● **ACTIVITY**: Every line below is to be given again precisely; images are to be left out.

● **EXCERPTED DATA**:
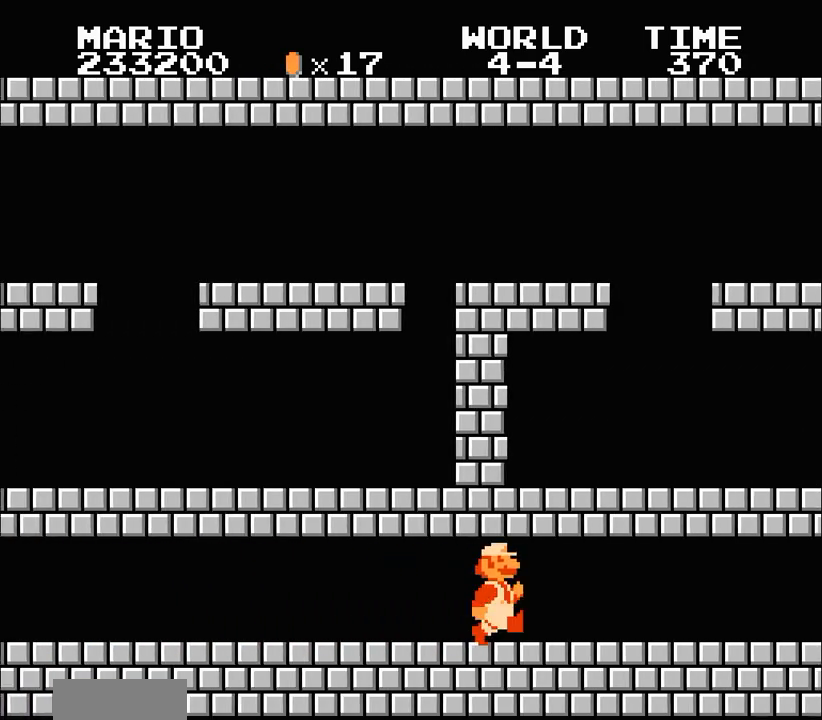
Gameplay with a controller (Nintendo layout); each line is a JSON object with the inputs held at the frame after it. "events" lists button and stick changes between this image and that frame as [ms after this image, input, new state], when the widget could be followed in between. Not read: L3 R3.
{"buttons": ["B", "DPAD_RIGHT"], "events": []}
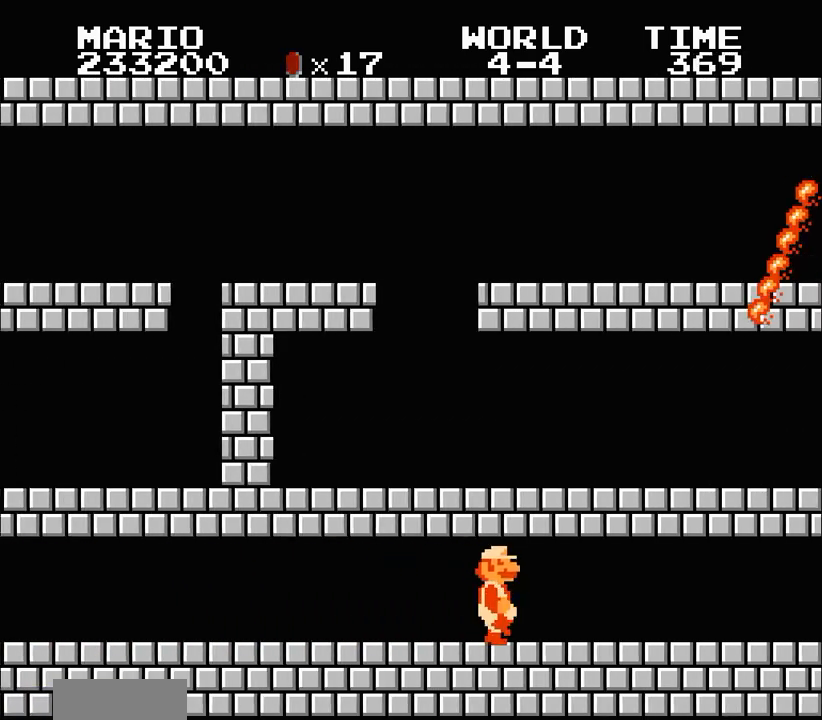
{"buttons": ["B", "DPAD_RIGHT"], "events": []}
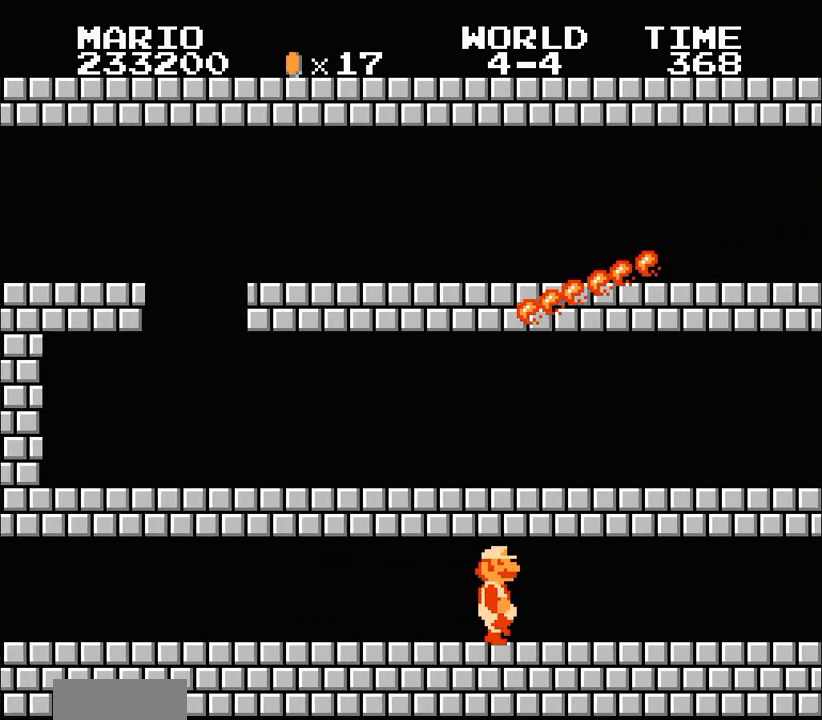
{"buttons": ["B", "DPAD_RIGHT"], "events": []}
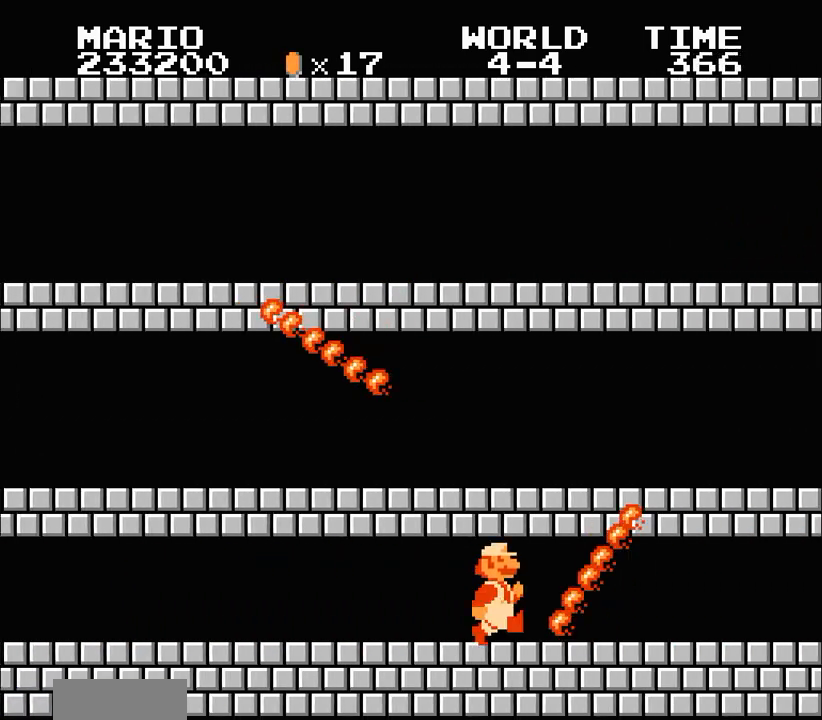
{"buttons": ["B", "DPAD_RIGHT"], "events": [[67, "DPAD_DOWN", "down"], [67, "DPAD_RIGHT", "up"], [300, "DPAD_DOWN", "up"], [300, "DPAD_RIGHT", "down"]]}
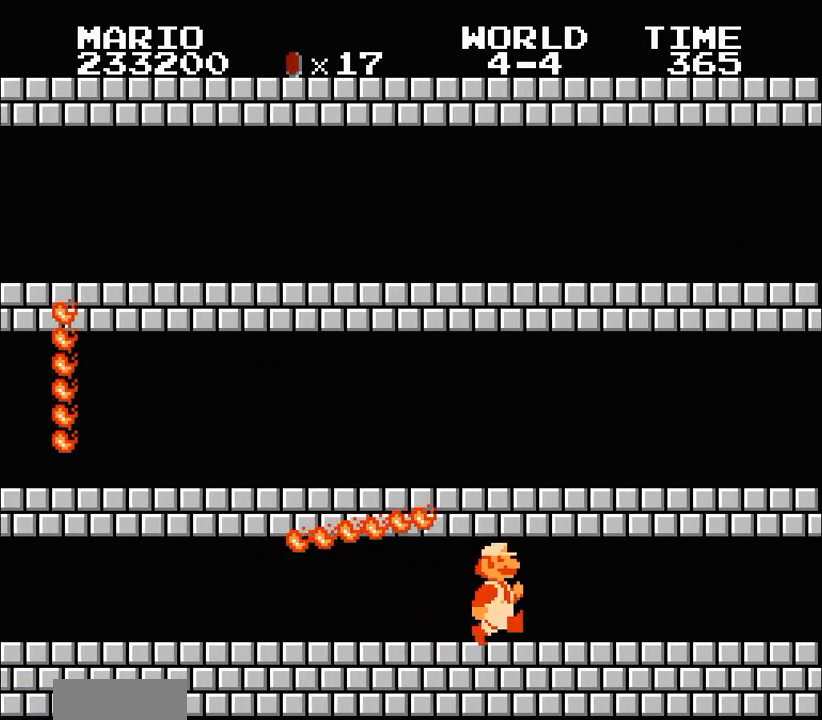
{"buttons": ["B", "DPAD_RIGHT"], "events": []}
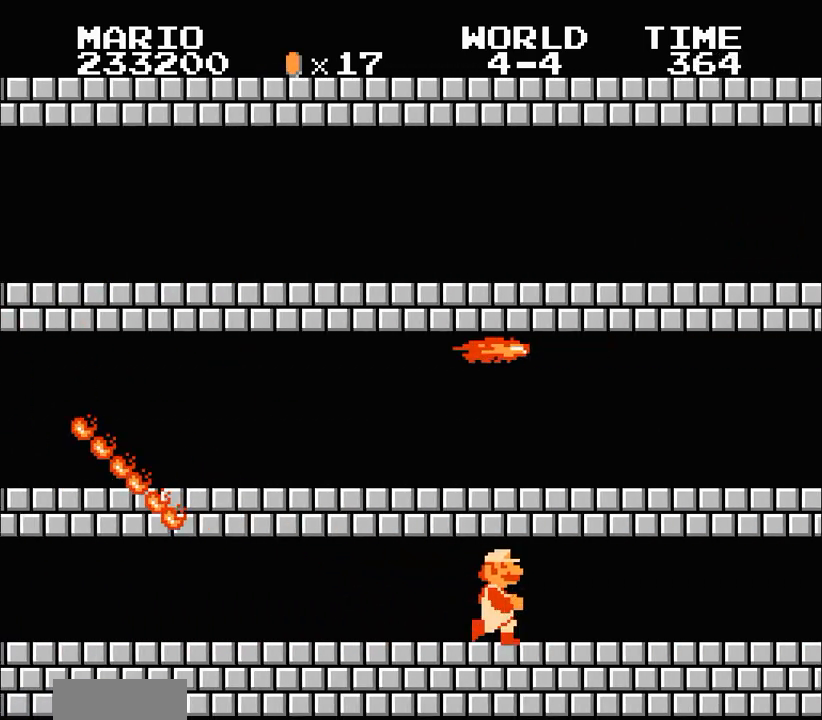
{"buttons": ["B", "DPAD_RIGHT"], "events": []}
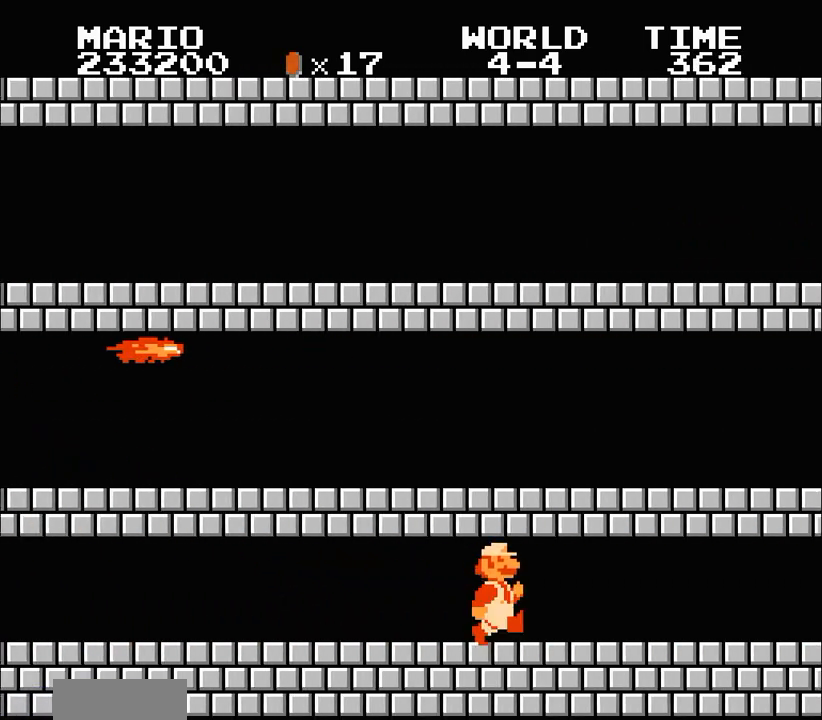
{"buttons": ["B", "DPAD_RIGHT"], "events": []}
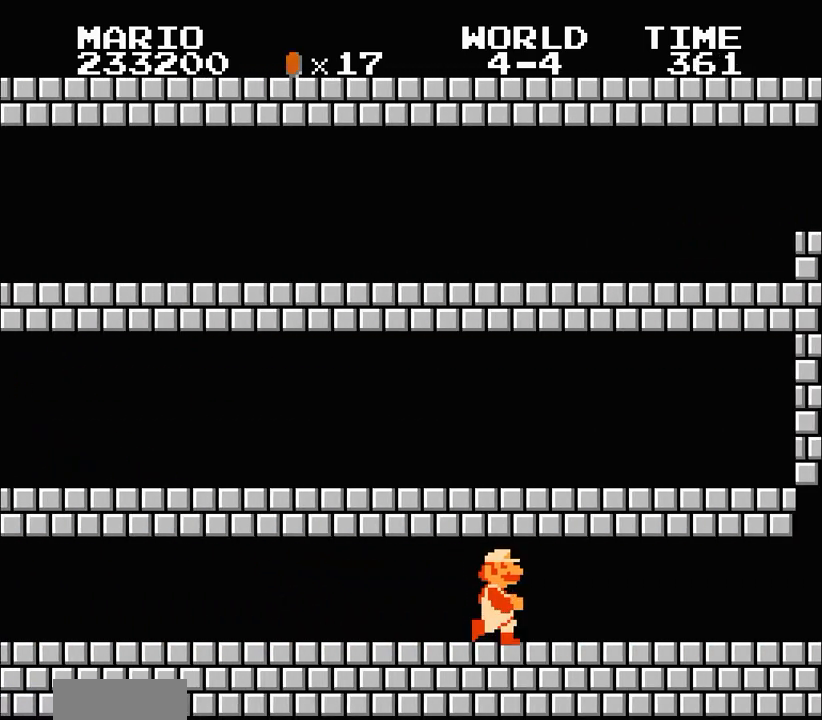
{"buttons": ["B", "DPAD_RIGHT"], "events": []}
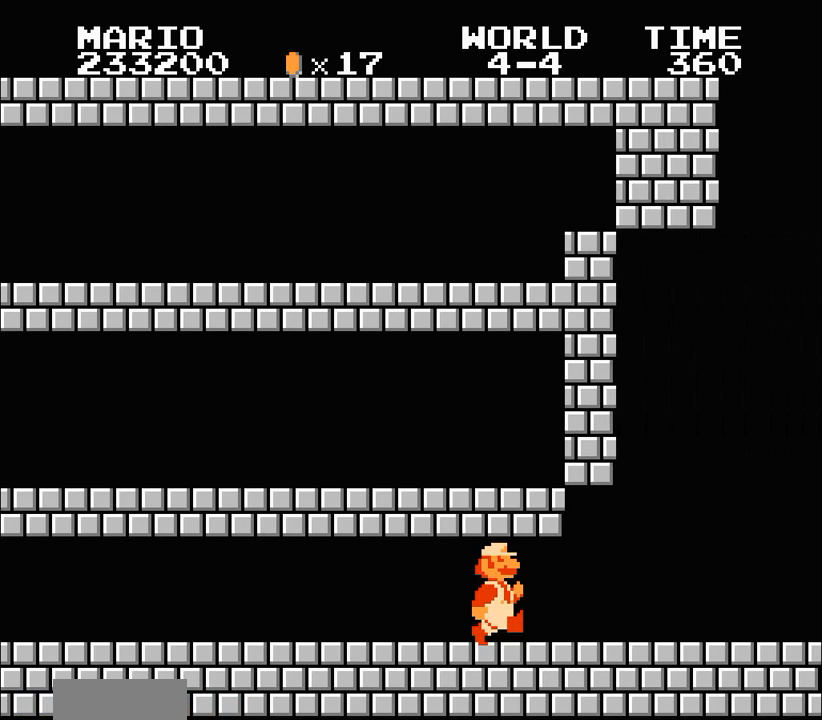
{"buttons": ["B", "DPAD_RIGHT"], "events": []}
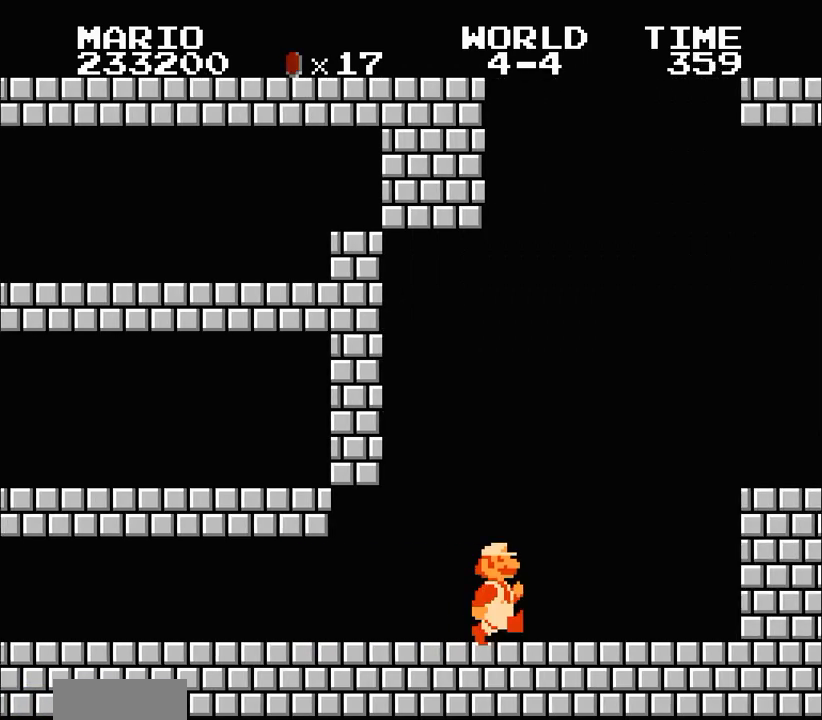
{"buttons": ["B", "DPAD_RIGHT"], "events": [[167, "A", "down"], [300, "A", "up"]]}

● **OUTPUT FOR THIS TASK**:
Gameplay with a controller (Nintendo layout); each line is a JSON object with the inputs held at the frame after it. "events" lists button and stick changes between this image and that frame as [ms after this image, input, new state], when the widget could be followed in between. Not read: L3 R3.
{"buttons": ["B", "DPAD_RIGHT"], "events": []}
{"buttons": ["B", "DPAD_RIGHT"], "events": []}
{"buttons": ["B", "DPAD_RIGHT"], "events": []}
{"buttons": ["B", "DPAD_RIGHT"], "events": [[67, "DPAD_DOWN", "down"], [67, "DPAD_RIGHT", "up"], [300, "DPAD_DOWN", "up"], [300, "DPAD_RIGHT", "down"]]}
{"buttons": ["B", "DPAD_RIGHT"], "events": []}
{"buttons": ["B", "DPAD_RIGHT"], "events": []}
{"buttons": ["B", "DPAD_RIGHT"], "events": []}
{"buttons": ["B", "DPAD_RIGHT"], "events": []}
{"buttons": ["B", "DPAD_RIGHT"], "events": []}
{"buttons": ["B", "DPAD_RIGHT"], "events": [[167, "A", "down"], [300, "A", "up"]]}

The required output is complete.